Weird but fucking beautiful–the ultimate Taylor combination. I have no clue why “Snow on the Beach” is so perfect. She designed this to sound frivolous at first, a bit lightweight, even fluffy…except somehow it soars like “Enchanted” and punches like “Clean.” Dr. Swift works so hard to sound like she’s not even trying, but then she slides into “blurring out my per-i-pher-y” and you realize the mastermind has snared you in another trap. It’s Quill Pen Taylor, Fountain Pen Taylor, Glitter Gel Pen Taylor, all crying in the bathroom together. So many Taylors in this song, no wonder there’s barely any room for Lana. (Maybe she sang the commas?) Every detail planned so fiendishly, right down to the heartbeat buried deep in the second verse. It poses as a flimsy cardigan of a song, easy to slip on and off, yet you can’t pry those harps from your cranium. I haven’t even heard it in the snow yet, and believe me, I’m dreading that emotional bloodbath. How did this even happen?

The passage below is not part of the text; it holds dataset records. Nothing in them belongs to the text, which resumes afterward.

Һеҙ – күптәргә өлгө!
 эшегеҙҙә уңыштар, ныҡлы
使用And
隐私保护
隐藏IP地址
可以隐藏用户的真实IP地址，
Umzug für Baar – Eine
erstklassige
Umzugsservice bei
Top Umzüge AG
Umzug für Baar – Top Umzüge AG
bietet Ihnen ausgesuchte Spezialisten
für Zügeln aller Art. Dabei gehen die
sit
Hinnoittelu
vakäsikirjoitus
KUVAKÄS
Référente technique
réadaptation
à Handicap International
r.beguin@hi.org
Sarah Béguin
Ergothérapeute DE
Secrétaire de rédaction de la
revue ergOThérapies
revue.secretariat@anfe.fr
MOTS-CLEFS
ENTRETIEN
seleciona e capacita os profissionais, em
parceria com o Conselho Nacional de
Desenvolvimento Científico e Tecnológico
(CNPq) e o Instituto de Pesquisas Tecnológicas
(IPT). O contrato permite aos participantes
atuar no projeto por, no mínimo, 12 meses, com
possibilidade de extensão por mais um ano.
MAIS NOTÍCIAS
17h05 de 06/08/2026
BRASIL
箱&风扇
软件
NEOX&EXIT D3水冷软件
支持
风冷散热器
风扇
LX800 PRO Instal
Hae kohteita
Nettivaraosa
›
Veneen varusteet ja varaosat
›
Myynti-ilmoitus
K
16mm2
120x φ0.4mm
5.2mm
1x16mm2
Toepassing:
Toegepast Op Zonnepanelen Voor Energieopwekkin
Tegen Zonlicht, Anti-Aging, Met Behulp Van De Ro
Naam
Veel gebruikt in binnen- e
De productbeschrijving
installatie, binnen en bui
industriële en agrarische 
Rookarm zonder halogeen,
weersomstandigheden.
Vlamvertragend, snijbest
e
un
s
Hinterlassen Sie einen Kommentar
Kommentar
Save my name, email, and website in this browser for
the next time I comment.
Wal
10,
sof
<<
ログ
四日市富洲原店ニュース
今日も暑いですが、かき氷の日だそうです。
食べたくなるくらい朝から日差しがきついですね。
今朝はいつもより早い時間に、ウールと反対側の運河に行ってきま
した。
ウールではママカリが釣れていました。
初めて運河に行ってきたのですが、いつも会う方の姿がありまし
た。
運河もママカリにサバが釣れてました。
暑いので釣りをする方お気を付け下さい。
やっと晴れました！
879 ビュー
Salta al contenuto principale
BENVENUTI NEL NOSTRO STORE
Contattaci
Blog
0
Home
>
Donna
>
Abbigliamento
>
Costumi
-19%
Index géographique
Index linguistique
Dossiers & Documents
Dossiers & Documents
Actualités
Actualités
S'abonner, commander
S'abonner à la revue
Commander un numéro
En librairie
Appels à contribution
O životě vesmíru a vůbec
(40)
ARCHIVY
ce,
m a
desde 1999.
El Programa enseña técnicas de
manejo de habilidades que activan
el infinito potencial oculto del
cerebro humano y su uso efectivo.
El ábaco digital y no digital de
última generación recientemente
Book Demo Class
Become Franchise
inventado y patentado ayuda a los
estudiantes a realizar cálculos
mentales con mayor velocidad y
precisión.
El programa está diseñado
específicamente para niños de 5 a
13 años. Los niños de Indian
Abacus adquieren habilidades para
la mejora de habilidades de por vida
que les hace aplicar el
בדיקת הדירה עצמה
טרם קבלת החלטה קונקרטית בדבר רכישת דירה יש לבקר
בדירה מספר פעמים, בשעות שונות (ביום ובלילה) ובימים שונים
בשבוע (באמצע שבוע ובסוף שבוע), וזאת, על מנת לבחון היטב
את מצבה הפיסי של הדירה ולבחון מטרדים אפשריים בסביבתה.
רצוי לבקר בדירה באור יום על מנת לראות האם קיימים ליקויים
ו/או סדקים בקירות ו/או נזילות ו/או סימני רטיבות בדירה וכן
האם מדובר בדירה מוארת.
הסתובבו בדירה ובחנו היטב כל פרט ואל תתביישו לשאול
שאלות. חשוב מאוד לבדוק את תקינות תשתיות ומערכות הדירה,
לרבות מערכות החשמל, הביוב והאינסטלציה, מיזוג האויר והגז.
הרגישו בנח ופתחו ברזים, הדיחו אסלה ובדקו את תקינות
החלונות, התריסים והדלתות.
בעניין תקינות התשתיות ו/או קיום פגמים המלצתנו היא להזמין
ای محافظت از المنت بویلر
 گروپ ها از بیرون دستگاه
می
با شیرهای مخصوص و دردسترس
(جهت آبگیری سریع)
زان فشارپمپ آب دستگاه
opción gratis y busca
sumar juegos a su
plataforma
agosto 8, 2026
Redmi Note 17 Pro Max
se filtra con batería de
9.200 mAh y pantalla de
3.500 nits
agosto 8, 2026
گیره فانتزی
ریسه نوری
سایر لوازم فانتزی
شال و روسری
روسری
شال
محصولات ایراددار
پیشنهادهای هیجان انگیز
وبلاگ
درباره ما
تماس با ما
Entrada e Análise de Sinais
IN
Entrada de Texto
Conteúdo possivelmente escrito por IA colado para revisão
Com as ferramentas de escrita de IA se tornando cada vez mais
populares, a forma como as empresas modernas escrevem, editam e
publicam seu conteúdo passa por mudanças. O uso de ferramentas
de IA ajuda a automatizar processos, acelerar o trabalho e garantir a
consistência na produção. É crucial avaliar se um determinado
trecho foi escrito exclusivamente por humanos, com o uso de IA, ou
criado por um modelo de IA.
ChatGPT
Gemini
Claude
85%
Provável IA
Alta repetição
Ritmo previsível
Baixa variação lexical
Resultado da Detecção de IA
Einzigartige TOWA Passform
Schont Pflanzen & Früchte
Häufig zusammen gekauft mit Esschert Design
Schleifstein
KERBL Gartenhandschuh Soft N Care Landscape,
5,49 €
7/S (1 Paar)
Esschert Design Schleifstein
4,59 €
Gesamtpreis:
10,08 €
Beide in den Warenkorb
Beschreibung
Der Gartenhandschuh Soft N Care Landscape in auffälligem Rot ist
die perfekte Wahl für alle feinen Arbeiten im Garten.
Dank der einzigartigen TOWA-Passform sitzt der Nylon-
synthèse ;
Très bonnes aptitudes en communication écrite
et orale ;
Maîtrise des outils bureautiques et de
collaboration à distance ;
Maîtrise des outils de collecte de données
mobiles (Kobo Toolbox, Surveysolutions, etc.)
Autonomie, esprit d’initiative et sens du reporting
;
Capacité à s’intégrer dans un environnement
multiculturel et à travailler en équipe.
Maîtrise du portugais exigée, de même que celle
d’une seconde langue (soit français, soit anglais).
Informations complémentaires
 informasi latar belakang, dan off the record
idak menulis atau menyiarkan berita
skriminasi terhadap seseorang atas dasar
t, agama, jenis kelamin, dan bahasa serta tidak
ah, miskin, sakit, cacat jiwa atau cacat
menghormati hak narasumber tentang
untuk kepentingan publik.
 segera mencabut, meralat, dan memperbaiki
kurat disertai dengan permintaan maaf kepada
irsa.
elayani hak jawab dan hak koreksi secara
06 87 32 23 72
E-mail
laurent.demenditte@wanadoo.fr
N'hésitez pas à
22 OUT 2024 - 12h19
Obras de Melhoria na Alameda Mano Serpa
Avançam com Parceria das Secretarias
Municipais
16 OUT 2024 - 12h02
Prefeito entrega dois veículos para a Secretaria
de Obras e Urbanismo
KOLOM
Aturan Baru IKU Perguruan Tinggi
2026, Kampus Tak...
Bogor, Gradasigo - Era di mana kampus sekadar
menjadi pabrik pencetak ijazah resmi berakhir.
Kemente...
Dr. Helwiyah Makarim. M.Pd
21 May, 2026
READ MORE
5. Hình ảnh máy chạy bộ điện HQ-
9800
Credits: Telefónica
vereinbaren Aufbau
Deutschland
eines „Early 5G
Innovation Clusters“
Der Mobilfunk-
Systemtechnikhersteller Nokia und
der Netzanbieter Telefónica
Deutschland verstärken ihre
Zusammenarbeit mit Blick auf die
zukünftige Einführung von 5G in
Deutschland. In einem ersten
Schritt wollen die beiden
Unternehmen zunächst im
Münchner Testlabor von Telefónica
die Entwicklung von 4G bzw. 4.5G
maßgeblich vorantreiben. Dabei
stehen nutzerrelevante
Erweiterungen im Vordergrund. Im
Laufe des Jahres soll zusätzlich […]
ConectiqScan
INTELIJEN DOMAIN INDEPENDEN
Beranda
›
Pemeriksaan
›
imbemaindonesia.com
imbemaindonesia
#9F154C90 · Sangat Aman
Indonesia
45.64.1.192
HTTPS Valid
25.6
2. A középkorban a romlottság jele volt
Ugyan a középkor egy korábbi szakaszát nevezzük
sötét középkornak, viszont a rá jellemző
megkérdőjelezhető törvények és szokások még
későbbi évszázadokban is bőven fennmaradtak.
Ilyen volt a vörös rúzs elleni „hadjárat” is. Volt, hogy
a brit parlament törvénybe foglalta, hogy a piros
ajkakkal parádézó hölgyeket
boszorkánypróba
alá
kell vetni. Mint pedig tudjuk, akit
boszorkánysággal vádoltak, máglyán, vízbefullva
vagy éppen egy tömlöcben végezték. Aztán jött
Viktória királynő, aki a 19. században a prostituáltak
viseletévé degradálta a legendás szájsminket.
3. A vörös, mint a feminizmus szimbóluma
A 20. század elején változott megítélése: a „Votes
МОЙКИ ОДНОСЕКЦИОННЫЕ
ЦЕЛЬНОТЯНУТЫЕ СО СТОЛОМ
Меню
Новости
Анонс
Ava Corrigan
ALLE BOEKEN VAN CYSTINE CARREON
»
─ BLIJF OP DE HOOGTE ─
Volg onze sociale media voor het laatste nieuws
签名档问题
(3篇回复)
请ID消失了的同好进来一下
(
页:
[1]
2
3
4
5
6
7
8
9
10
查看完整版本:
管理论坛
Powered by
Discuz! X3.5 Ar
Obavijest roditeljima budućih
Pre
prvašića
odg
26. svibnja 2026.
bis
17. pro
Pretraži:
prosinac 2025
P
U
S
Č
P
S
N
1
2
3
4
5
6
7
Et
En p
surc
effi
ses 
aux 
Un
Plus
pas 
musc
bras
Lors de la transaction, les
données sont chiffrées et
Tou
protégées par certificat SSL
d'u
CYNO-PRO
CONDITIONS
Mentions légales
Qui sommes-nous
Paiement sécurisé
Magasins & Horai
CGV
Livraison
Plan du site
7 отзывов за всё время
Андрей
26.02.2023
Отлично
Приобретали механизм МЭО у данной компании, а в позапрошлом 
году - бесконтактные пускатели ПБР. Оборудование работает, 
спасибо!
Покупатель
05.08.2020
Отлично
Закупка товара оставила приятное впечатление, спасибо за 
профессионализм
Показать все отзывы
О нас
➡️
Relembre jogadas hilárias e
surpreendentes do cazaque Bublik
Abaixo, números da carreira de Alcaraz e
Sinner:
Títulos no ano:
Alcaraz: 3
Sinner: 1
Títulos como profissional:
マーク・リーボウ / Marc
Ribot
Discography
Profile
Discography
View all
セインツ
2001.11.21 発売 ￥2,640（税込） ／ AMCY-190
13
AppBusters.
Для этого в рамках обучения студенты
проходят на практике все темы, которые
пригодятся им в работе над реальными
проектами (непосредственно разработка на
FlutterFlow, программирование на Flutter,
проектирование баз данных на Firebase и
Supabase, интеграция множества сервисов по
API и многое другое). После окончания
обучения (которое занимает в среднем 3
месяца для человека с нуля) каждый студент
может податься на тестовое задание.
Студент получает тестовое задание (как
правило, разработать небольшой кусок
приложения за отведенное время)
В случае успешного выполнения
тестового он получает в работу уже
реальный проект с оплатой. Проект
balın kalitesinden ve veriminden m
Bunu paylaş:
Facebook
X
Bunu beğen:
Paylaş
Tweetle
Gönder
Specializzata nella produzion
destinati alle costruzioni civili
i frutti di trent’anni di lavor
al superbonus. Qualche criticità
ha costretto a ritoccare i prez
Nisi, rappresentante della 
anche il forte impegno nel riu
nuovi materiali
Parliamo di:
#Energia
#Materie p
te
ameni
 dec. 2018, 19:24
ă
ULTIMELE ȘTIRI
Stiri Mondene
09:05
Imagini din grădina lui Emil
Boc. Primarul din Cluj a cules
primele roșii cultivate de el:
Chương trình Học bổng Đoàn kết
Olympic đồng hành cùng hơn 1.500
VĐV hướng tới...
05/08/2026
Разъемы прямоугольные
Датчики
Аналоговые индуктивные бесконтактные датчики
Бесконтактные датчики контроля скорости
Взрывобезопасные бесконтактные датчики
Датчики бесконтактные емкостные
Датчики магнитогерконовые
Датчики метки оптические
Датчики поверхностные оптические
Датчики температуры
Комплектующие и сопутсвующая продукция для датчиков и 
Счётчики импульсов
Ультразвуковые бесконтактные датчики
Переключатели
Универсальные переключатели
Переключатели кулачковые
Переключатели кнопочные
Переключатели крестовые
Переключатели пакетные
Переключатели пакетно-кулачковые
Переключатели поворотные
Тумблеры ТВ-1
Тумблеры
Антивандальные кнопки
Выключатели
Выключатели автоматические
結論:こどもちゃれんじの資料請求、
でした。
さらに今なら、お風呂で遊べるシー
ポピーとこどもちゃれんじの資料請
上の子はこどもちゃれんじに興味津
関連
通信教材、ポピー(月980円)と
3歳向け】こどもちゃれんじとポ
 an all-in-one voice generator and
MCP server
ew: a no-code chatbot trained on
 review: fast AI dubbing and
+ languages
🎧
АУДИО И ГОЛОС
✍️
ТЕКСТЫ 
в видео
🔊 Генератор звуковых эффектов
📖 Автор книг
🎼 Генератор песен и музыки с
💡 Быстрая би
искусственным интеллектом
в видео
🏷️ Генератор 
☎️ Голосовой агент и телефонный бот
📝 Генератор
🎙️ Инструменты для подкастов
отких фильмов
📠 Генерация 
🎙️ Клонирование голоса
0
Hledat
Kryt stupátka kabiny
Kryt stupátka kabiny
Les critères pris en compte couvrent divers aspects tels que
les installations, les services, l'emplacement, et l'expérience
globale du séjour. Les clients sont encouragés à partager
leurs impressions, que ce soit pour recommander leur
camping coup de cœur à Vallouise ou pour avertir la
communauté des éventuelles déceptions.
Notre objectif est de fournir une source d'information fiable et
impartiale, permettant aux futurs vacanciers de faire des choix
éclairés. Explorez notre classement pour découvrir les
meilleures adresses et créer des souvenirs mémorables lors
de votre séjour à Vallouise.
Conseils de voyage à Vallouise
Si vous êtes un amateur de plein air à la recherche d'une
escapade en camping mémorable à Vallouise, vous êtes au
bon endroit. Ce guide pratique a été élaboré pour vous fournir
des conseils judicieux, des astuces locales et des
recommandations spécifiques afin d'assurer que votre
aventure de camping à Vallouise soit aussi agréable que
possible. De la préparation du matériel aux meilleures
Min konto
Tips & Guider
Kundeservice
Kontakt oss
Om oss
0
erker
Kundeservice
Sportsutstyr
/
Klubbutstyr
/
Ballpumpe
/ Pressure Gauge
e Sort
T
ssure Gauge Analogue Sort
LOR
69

I agonized over picking “Snow” vs. “The Great War,” then realized my agony meant this song already won, in a chain reaction of countermoves. But it also sounds like nothing she’s ever done, because Taylor keeps devising new creative challenges for herself, while the world scrambles to catch up with where she was five years ago. So ahead of the sphere. So ahead of the weird. And so fucking beautiful, right up to those beatific final seconds. It’s coming down, it’s coming down, it’s coming down.